**Supplied text**

+===+

Question

The electric field of an electromagnetic wave has the form \( \vec{E} = E_0 \cos(\omega t - kz)\hat{i} \). At \( z = 0 \), a test particle of charge \( q \) and velocity \( \vec{v} = 0.5c \hat{k} \) (where \( c \) is the speed of light) is placed. The total instantaneous force on the particle is:

• A. \( \frac{qE_0}{2} \hat{i} \)
• B. \( \frac{qE_0}{\sqrt{2}} (\hat{i} + \hat{j}) \)
• C. \( \frac{qE_0}{2} (\hat{i} - \hat{k}) \)
• D. Zero

Hint:

Always consider both electric and magnetic field effects when calculating Lorentz force in electromagnetic waves.

Answer 1

The Correct Option is A

Step 1: Determine the magnetic field.
For an electromagnetic wave propagating along \( z \)-axis, \[ \vec{B} = \frac{E_0}{c} \cos(\omega t - kz) \hat{j}. \] Step 2: Calculate the Lorentz force.
\[ \vec{F} = q(\vec{E} + \vec{v} \times \vec{B}). \] At \( z = 0 \): \[ \vec{E} = E_0 \cos(\omega t) \hat{i}, \quad \vec{B} = \frac{E_0}{c} \cos(\omega t) \hat{j}. \] Since \( \vec{v} = 0.5c \hat{k} \): \[ \vec{v} \times \vec{B} = 0.5c \hat{k} \times \frac{E_0}{c}\hat{j} = -0.5E_0 \hat{i}. \] Step 3: Total force.
\[ \vec{F} = qE_0 \cos(\omega t)\hat{i} + q(-0.5E_0 \cos(\omega t)\hat{i}) = \frac{qE_0}{2}\cos(\omega t)\hat{i}. \] Step 4: Final Answer.
The instantaneous force is \( \frac{qE_0}{2}\hat{i}. \)

+===+

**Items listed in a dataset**
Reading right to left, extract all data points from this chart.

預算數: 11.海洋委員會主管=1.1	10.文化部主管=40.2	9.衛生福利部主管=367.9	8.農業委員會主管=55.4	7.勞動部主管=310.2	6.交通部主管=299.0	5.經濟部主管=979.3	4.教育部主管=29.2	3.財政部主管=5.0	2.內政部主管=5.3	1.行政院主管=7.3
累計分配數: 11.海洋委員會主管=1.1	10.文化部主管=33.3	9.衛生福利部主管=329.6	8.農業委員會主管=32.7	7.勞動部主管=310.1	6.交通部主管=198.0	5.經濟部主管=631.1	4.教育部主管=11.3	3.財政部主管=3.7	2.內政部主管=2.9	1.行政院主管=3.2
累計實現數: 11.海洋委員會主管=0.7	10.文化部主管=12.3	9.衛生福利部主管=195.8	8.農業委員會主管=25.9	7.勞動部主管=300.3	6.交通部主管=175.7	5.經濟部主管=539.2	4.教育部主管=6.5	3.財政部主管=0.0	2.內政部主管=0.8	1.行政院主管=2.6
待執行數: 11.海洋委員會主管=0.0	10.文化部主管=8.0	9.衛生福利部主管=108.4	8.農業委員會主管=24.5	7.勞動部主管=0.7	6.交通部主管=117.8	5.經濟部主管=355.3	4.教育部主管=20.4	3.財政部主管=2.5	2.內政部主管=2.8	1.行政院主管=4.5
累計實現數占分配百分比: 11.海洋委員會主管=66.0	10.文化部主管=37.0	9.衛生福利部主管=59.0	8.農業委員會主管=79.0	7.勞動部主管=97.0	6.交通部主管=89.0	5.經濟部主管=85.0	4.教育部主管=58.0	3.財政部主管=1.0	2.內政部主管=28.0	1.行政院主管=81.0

+===+

Write out everything in the electromagnetic wave problem from "For an electromagnetic" down to "3: Total force.", swapping "propagating" for "traveling".

**Written response**
For an electromagnetic wave traveling along \( z \)-axis, \[ \vec{B} = \frac{E_0}{c} \cos(\omega t - kz) \hat{j}. \] Step 2: Calculate the Lorentz force.
\[ \vec{F} = q(\vec{E} + \vec{v} \times \vec{B}). \] At \( z = 0 \): \[ \vec{E} = E_0 \cos(\omega t) \hat{i}, \quad \vec{B} = \frac{E_0}{c} \cos(\omega t) \hat{j}. \] Since \( \vec{v} = 0.5c \hat{k} \): \[ \vec{v} \times \vec{B} = 0.5c \hat{k} \times \frac{E_0}{c}\hat{j} = -0.5E_0 \hat{i}. \] Step 3: Total force.